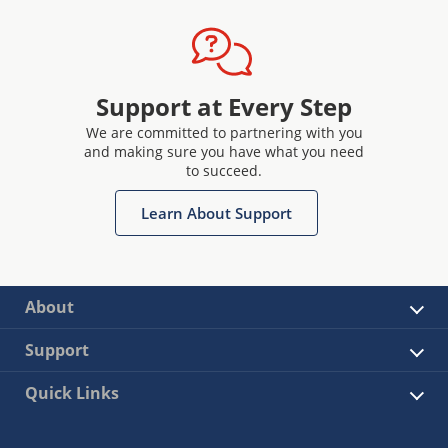
Support at Every Step
We are committed to partnering with you
and making sure you have what you need
to succeed.
Learn About Support
About
Support
Quick Links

+++

Exercise requirements: In the records above, swap every "Support" for "Assistance" and write the lines out again with nothing else changed. Leave the pictures out.

Result for this exercise:
Assistance at Every Step
We are committed to partnering with you
and making sure you have what you need
to succeed.
Learn About Assistance
About
Assistance
Quick Links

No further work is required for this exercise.